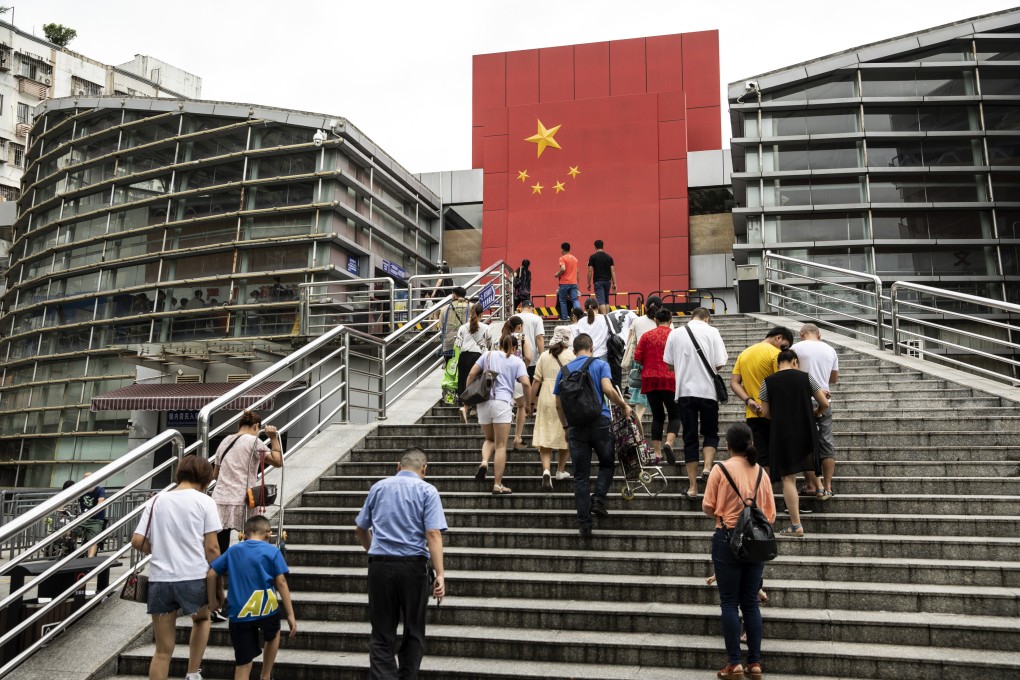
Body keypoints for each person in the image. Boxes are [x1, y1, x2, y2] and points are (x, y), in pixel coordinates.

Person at [355, 447, 447, 679]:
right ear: (424, 469)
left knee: (382, 632)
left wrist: (374, 551)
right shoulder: (428, 490)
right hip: (413, 567)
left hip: (380, 566)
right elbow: (433, 534)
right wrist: (440, 573)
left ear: (398, 466)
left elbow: (361, 528)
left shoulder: (379, 487)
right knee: (414, 630)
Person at [131, 455, 222, 680]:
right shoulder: (205, 501)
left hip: (160, 580)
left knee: (162, 650)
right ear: (205, 478)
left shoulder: (156, 501)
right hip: (193, 577)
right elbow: (212, 549)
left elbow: (137, 541)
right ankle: (192, 673)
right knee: (201, 620)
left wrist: (162, 548)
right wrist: (219, 582)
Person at [702, 423, 777, 680]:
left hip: (726, 537)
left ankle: (734, 663)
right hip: (755, 543)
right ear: (750, 444)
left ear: (728, 445)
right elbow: (771, 515)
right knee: (751, 604)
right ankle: (754, 662)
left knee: (729, 602)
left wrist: (727, 516)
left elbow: (708, 507)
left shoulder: (719, 469)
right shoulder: (761, 474)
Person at [554, 333, 632, 537]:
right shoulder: (600, 365)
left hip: (576, 427)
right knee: (607, 463)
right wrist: (623, 405)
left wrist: (565, 428)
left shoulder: (564, 371)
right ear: (591, 348)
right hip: (600, 422)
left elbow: (558, 404)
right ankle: (598, 500)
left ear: (574, 351)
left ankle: (584, 524)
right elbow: (607, 389)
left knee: (580, 476)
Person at [208, 515, 296, 680]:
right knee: (274, 634)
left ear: (244, 534)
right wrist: (290, 614)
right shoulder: (273, 551)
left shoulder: (234, 550)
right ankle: (265, 675)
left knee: (243, 663)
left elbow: (212, 574)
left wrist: (213, 601)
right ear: (268, 534)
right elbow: (281, 583)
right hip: (266, 608)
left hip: (239, 612)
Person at [760, 349, 829, 537]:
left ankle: (796, 525)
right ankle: (821, 488)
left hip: (781, 433)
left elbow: (765, 413)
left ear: (778, 364)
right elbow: (824, 403)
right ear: (795, 362)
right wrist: (816, 413)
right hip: (806, 430)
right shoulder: (806, 378)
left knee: (788, 478)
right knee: (807, 460)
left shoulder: (767, 382)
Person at [663, 307, 729, 499]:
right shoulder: (713, 331)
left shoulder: (675, 333)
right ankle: (707, 467)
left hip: (685, 392)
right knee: (710, 432)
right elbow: (720, 362)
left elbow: (668, 364)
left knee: (690, 436)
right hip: (708, 392)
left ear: (691, 317)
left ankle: (692, 487)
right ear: (707, 318)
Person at [464, 334, 532, 494]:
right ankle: (497, 484)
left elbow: (471, 374)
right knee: (501, 445)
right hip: (501, 404)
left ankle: (484, 462)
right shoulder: (517, 361)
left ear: (499, 343)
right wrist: (528, 404)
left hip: (483, 403)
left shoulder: (487, 355)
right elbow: (526, 383)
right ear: (515, 348)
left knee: (489, 439)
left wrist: (468, 395)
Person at [211, 412, 283, 557]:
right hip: (243, 499)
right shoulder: (253, 441)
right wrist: (273, 438)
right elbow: (277, 461)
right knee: (251, 539)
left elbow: (215, 474)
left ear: (239, 425)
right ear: (256, 426)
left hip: (220, 499)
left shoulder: (225, 441)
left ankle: (220, 575)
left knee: (220, 545)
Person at [730, 326, 794, 476]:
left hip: (753, 414)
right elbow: (782, 382)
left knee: (762, 457)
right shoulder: (776, 354)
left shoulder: (744, 353)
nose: (784, 349)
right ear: (778, 338)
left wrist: (749, 400)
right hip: (775, 413)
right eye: (784, 345)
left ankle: (765, 491)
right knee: (783, 454)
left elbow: (734, 383)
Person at [792, 323, 839, 500]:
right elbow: (833, 378)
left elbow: (792, 373)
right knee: (826, 441)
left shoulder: (796, 348)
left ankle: (812, 485)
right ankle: (827, 486)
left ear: (801, 334)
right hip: (824, 400)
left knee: (804, 444)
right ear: (819, 335)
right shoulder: (830, 349)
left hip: (802, 401)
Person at [529, 326, 576, 490]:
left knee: (545, 435)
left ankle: (546, 470)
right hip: (565, 397)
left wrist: (531, 403)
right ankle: (560, 470)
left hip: (545, 397)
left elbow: (535, 381)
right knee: (567, 433)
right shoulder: (572, 356)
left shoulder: (543, 356)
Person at [633, 307, 678, 465]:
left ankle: (657, 453)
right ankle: (669, 443)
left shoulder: (646, 336)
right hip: (670, 379)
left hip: (650, 379)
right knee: (674, 414)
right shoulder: (675, 335)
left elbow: (637, 358)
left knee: (657, 416)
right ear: (671, 321)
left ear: (656, 320)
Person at [624, 296, 663, 424]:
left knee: (640, 392)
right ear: (661, 308)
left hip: (639, 361)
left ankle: (638, 419)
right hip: (658, 362)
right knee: (656, 395)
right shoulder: (665, 323)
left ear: (645, 307)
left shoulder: (637, 321)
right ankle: (654, 422)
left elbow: (629, 341)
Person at [500, 316, 534, 450]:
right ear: (519, 326)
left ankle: (502, 437)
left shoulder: (501, 338)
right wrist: (523, 367)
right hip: (517, 377)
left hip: (503, 377)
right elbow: (528, 357)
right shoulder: (522, 338)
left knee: (506, 405)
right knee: (521, 406)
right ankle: (518, 437)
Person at [455, 303, 492, 423]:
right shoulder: (486, 328)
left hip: (464, 357)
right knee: (477, 384)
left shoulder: (462, 327)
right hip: (478, 357)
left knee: (464, 382)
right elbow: (490, 345)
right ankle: (474, 408)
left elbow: (458, 344)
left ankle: (465, 406)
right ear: (482, 314)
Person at [77, 471, 106, 558]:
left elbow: (101, 501)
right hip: (83, 518)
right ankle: (68, 552)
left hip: (96, 519)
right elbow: (70, 497)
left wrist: (92, 511)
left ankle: (90, 560)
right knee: (68, 532)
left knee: (93, 540)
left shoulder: (100, 490)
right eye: (85, 479)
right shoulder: (81, 490)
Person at [587, 239, 618, 314]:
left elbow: (590, 271)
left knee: (601, 300)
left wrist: (588, 283)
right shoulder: (609, 257)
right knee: (606, 300)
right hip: (607, 281)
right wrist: (615, 283)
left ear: (595, 247)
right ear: (602, 246)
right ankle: (607, 316)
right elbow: (613, 271)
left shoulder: (593, 257)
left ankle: (604, 318)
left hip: (598, 281)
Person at [439, 287, 470, 361]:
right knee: (464, 369)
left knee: (450, 370)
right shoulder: (470, 306)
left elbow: (441, 326)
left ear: (454, 296)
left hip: (449, 344)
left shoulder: (444, 309)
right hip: (465, 343)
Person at [518, 299, 545, 380]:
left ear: (521, 308)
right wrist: (541, 355)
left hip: (515, 356)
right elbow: (539, 337)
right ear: (532, 308)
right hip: (532, 357)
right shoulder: (537, 318)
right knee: (530, 384)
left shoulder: (512, 318)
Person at [554, 242, 579, 321]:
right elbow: (577, 272)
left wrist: (557, 274)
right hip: (574, 282)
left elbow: (563, 269)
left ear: (562, 249)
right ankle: (579, 315)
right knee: (575, 300)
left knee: (562, 300)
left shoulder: (562, 258)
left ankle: (565, 318)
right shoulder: (575, 259)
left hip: (564, 282)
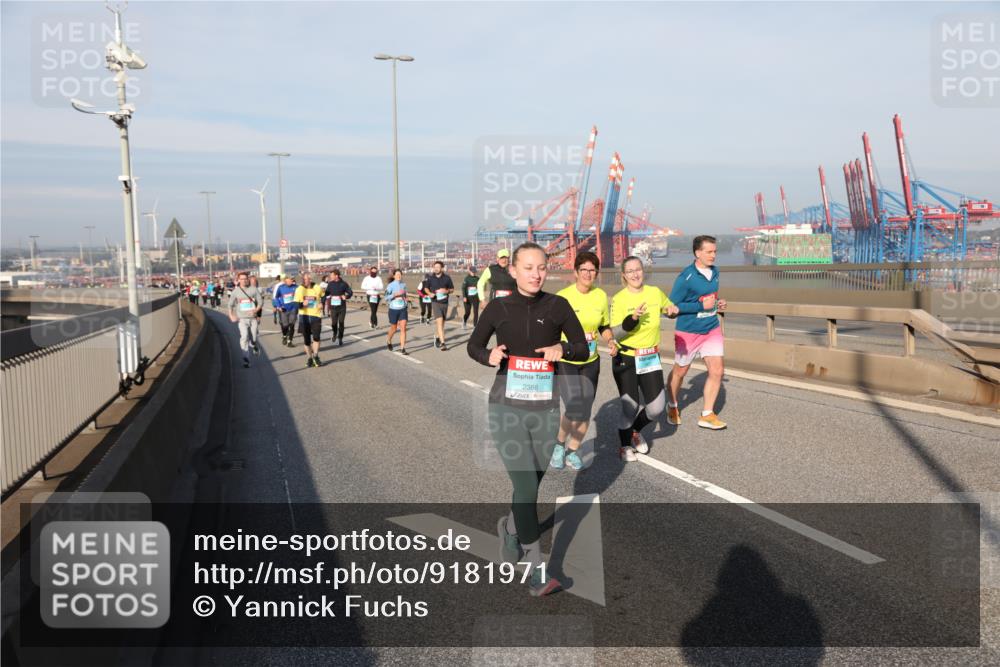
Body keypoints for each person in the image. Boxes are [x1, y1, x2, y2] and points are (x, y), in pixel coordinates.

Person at [467, 242, 589, 597]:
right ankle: (538, 572)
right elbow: (473, 346)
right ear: (514, 270)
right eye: (529, 267)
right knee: (524, 487)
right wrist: (487, 356)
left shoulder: (558, 306)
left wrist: (562, 349)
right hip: (505, 407)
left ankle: (511, 529)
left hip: (546, 409)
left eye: (541, 268)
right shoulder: (498, 308)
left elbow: (583, 347)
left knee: (532, 484)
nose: (536, 274)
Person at [609, 256, 680, 462]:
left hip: (650, 357)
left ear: (643, 271)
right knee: (630, 407)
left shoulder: (654, 292)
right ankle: (624, 445)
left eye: (637, 269)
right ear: (623, 275)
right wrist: (632, 319)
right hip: (627, 357)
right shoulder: (620, 299)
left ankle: (635, 431)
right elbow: (616, 334)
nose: (634, 274)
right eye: (629, 271)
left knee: (657, 407)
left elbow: (669, 308)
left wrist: (672, 312)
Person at [551, 252, 615, 471]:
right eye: (584, 270)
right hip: (567, 360)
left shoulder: (600, 296)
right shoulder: (563, 297)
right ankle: (559, 445)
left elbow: (603, 326)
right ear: (576, 272)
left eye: (592, 270)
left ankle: (572, 450)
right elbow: (552, 329)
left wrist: (611, 340)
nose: (588, 274)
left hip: (591, 360)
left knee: (585, 409)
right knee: (573, 406)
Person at [667, 235, 728, 430]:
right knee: (681, 371)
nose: (713, 255)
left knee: (717, 370)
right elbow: (671, 306)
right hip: (688, 331)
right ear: (697, 253)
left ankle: (707, 414)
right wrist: (700, 305)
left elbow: (710, 298)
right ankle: (672, 404)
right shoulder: (686, 277)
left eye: (715, 251)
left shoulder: (715, 272)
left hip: (711, 327)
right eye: (709, 252)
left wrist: (718, 303)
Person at [227, 272, 262, 368]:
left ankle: (254, 344)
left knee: (254, 336)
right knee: (244, 336)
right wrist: (231, 315)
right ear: (238, 280)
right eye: (242, 279)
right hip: (242, 319)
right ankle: (246, 358)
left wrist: (256, 310)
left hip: (253, 318)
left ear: (248, 279)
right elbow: (230, 304)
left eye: (245, 278)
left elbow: (260, 302)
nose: (244, 280)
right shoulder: (236, 291)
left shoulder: (253, 289)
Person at [294, 272, 325, 368]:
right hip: (304, 317)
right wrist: (302, 304)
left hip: (316, 316)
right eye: (303, 279)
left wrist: (322, 304)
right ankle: (309, 358)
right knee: (307, 340)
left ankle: (315, 356)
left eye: (306, 279)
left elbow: (324, 296)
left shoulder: (317, 287)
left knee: (316, 337)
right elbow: (295, 305)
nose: (304, 281)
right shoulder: (299, 289)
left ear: (310, 279)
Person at [422, 261, 454, 351]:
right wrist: (429, 293)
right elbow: (426, 288)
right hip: (435, 302)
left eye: (438, 267)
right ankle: (443, 343)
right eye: (435, 267)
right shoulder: (430, 278)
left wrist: (446, 291)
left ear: (442, 268)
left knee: (442, 324)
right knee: (439, 321)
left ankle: (436, 336)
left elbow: (452, 289)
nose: (436, 268)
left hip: (445, 303)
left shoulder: (447, 278)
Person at [324, 269, 353, 346]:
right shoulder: (330, 284)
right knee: (334, 323)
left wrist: (346, 296)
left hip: (342, 307)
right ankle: (334, 333)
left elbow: (350, 292)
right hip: (333, 307)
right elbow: (326, 293)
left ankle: (340, 338)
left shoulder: (343, 284)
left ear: (336, 276)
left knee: (341, 323)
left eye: (332, 275)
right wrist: (322, 296)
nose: (330, 277)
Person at [384, 268, 410, 355]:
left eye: (400, 274)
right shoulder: (390, 286)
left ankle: (402, 348)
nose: (399, 276)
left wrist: (406, 300)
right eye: (397, 274)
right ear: (394, 276)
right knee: (394, 328)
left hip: (402, 309)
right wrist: (394, 294)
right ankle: (389, 340)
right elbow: (386, 297)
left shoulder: (404, 285)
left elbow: (405, 295)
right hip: (393, 309)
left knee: (403, 328)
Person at [273, 275, 299, 347]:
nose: (291, 281)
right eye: (289, 280)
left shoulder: (296, 287)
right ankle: (284, 336)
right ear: (285, 281)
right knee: (285, 326)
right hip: (284, 309)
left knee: (292, 325)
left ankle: (290, 341)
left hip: (293, 308)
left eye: (292, 280)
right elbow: (276, 297)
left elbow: (301, 295)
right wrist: (278, 306)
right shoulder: (281, 288)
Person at [461, 265, 481, 330]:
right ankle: (464, 321)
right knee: (467, 312)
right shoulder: (466, 279)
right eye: (472, 271)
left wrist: (480, 296)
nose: (473, 273)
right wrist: (464, 296)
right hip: (467, 298)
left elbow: (481, 287)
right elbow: (463, 288)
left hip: (475, 297)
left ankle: (475, 326)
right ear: (469, 271)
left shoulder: (478, 279)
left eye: (474, 272)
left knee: (476, 312)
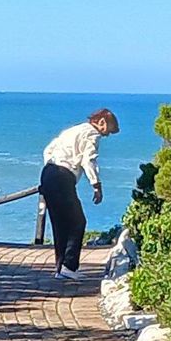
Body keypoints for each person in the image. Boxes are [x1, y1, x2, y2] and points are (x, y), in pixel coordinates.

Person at [39, 109, 120, 279]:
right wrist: (96, 185)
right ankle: (69, 266)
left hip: (48, 173)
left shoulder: (72, 130)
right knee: (78, 221)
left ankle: (61, 269)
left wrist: (52, 168)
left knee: (59, 224)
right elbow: (88, 160)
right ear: (102, 122)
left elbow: (48, 150)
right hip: (63, 177)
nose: (107, 135)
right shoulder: (92, 134)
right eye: (109, 130)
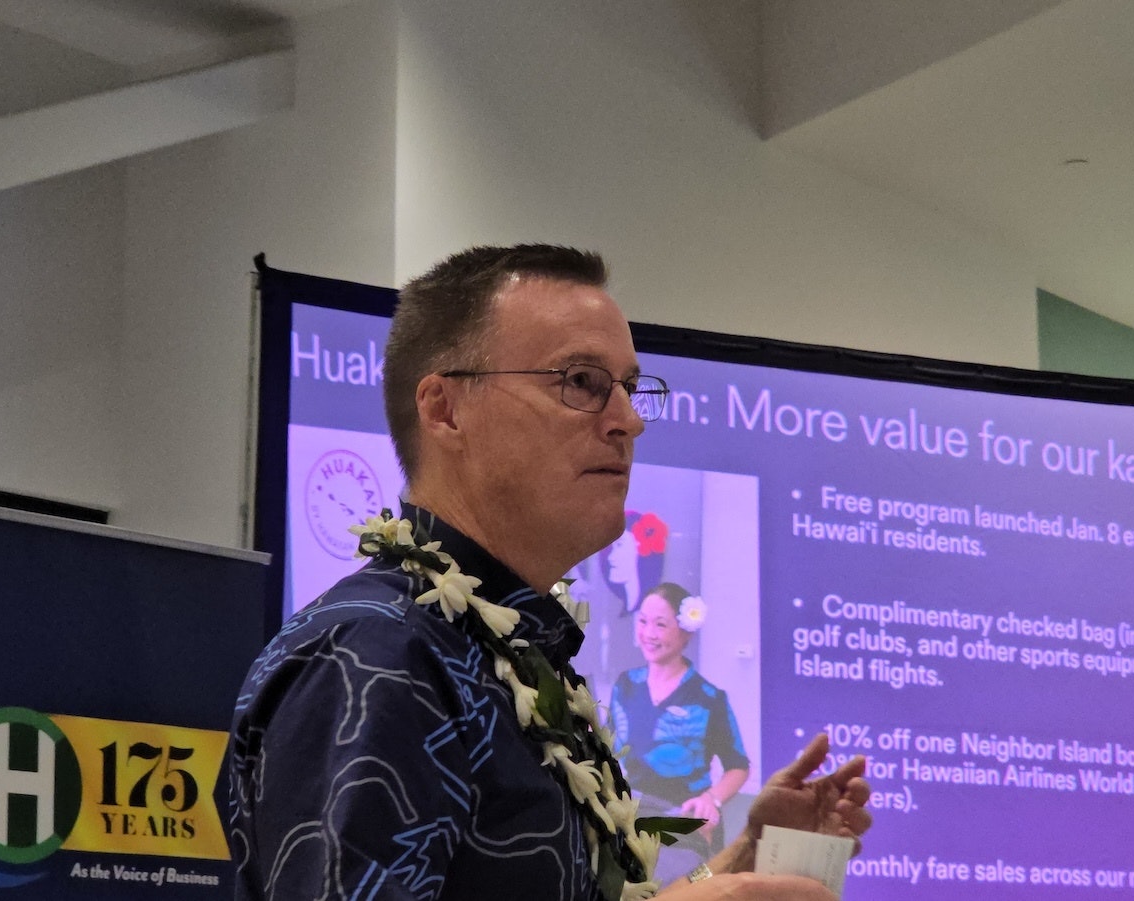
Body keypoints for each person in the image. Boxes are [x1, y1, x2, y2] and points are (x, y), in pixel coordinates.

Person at [228, 244, 871, 901]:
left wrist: (736, 861)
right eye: (581, 382)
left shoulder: (511, 653)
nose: (629, 420)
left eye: (627, 386)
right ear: (446, 409)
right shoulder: (376, 655)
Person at [611, 582, 749, 884]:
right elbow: (609, 748)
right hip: (630, 818)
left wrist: (711, 800)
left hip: (685, 821)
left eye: (660, 624)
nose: (649, 633)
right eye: (643, 621)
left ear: (685, 631)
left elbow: (738, 766)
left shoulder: (709, 698)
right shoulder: (626, 686)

○ ○ ○ ○

--- WHAT NEEDS TO BE DONE ---
Copy out precisely the lines from the line with "right wrist: (219, 582)" to the line with "right shoulder: (761, 474)" in the material above, including those two lines and omitting all the rest.

--- TASK RESULT ---
right wrist: (219, 582)
Person at [702, 423, 777, 680]:
left hip: (726, 537)
left ankle: (734, 663)
right hip: (755, 543)
right ear: (750, 444)
left ear: (728, 445)
right elbow: (771, 515)
right knee: (751, 604)
right ankle: (754, 662)
left knee: (729, 602)
left wrist: (727, 516)
left elbow: (708, 507)
left shoulder: (719, 469)
right shoulder: (761, 474)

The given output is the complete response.